EXTRACT TO READ:
----
Tuesday, February 02, 2010

Practical Php Patterns: Flyweight

This post is part of the Practical Php Pattern series.

The structural pattern of the day is the Flyweight one, which is a technique for the creation of stateful objects used as shared instances.
The pillars of the Flyweight pattern are the following:
  • immutability: changing a Flyweight object in one Client must not affect other Clients that reference it; state change is addressed by substitution with another object, which may be reused. In php (at least php 5) and in most languages objects are passed around with handlers or pointers and so are never copied.
  • no identity: duplicating an object does not provide a clone but only another copy indistinguishable from the source object. There is really no difference between two instances created with the same parameters.
Typical names of a Flyweight class are Currency, DateTime, FontGlyph, Phonenumber, and so on.
Sharing references is useful as there are fewer objects around that may occupy memory and then be garbage collected. The Flyweight pattern allows creating classes for data-intensive entitites and thus promotes homogeneity of the object graph. Flyweight classes could have been modelled instead as arrays or simpler structures (mostly strings), a choice that sometimes impoverish the domain model.
The infrastructure that implements sharing of instances is a factory that maintains a pool of objects and lazy-creates them when asked, recycling previously created instances when the same parameters are passed to its creation methods.
The creator participant may also be a static method since the global state is immutable and testing is still possible. Using a FlyweightFactory is a better approach for extensibility when there is a hierarchy of Flyweights, as the base class would not depend on all its children. Static method is acceptable as very often there is little behavior to stub out from Flyweight objects, which act as beautified data containers.
----
DATA PROVIDED:
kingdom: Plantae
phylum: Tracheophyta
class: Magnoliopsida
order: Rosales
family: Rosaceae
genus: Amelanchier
----
PROBLEMS TO SOLVE:
- a) Answer these questions from the post on the Flyweight pattern:
(i) What two pillars of the pattern does it list?
(ii) What does the factory that implements sharing of instances maintain?
(iii) According to the post, why is a FlyweightFactory better for extensibility when there is a hierarchy of Flyweights?
- b) List every typical name of a Flyweight class that the post on the Flyweight pattern gives.

RESPONSES BY ITEM NUMBER:
- a)
(i) Immutability and no identity.
(ii) A pool of objects.
(iii) The base class would not depend on all its children.

- b) Currency, DateTime, FontGlyph, Phonenumber